06 January 2013
When I checked in at the Delta desk in Minneapolis airport yesterday morning, the woman at the counter pointed out that I’ve made a foolish mistake. I neglected to remember that, though Nepal allows you to purchase a tourist visa in the airport, India requires to to apply for one weeks in advance. In order to make the most of my 10 hour layover in Mumbai, I had reserved a room at a nearby hotel so I could shower & sleep. Alas, leaving the airport would require at least a Transit Visa. Instead of getting some sleep, I find myself with 10 hours to kill in the International Terminal of Chhatrapati Shivaji Airport (BOM).
I’ve heard horror stories of visa-less travelers being forced to spend hours sitting in stark waiting rooms until their connecting flight is ready to depart, but my experience transiting through the then-new airport in Delhi in 2010 was quite nice. The terminal there is spacious and relatively quiet despite the bustle and has large open spaces whose ceilings soar some four stories above the main floor. If memory serves, they even have a hotel attached to the terminal. Mumbai’s airport is older, so I steeled myself for the worst but held out a little hope that it would be at least moderately comfortable.
The International Terminal at BOM is like an upscale American strip mall built in the 1990s, with two primary differences : terrible air quality and squatting toilets. Its basically a single long, curved hallway 6 meters wide with 5 meter ceilings. Shops and cafes line both sides of the hall, and each end opens up into a sort of loop of shops & gates. A periodic stream of travelers gushes into the middle of the terminal at regular intervals, freshly arrived off incoming flights. Though the process of getting into the terminal from my arrival gate was both confused and confusing, the officials and security agents were, as a whole, friendly and willing to help when I greeted them with a smile and looked them in the eye.

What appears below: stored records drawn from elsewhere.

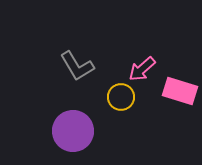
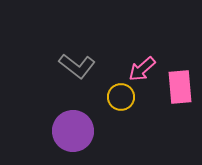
gray L-shape: rotated 21 degrees counterclockwise
pink rectangle: moved 4 px up; rotated 68 degrees clockwise
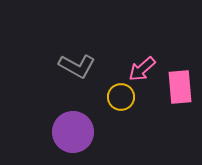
gray L-shape: rotated 9 degrees counterclockwise
purple circle: moved 1 px down
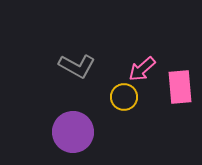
yellow circle: moved 3 px right
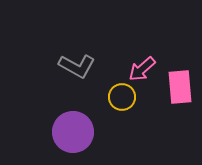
yellow circle: moved 2 px left
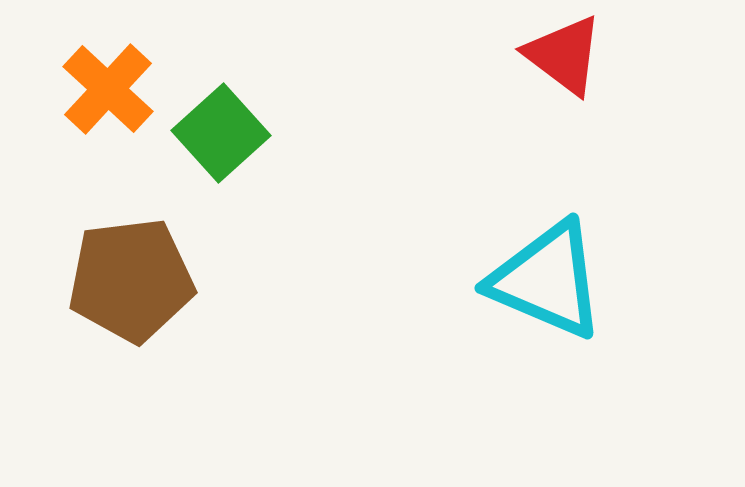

I’ve ensconced myself in a vinyl armchair in the sitting area of “The Coffee Bean & Tea Leaf” cafe opposite the security checkpoint. A latte here costs as much as they do at Starbucks and tastes like the lattes you get at strip malls in the US. I’ve got my eye on midnight lunch of Dhosa & Idli from “Idli.com”, right next to the much more popular “Pizza Hut Delivers” and KFC. I wonder if the KFC chickens are factory farmed here in India. They must be, no?
There’s a refreshing flow of travelers here. Most of them are in good spirits. Occasionally people stop and strike up a conversation. So far I’ve spoken with a guy from Sri Lanka, a guy from Sacramento, a middle-aged couple from the UK, and a young German guy wondering whether I had gotten wifi here (answer: you can get free wifi if you are able to send an SMS from your phone to the wifi operator — useful for domestic travelers, but stupid in an international air hub).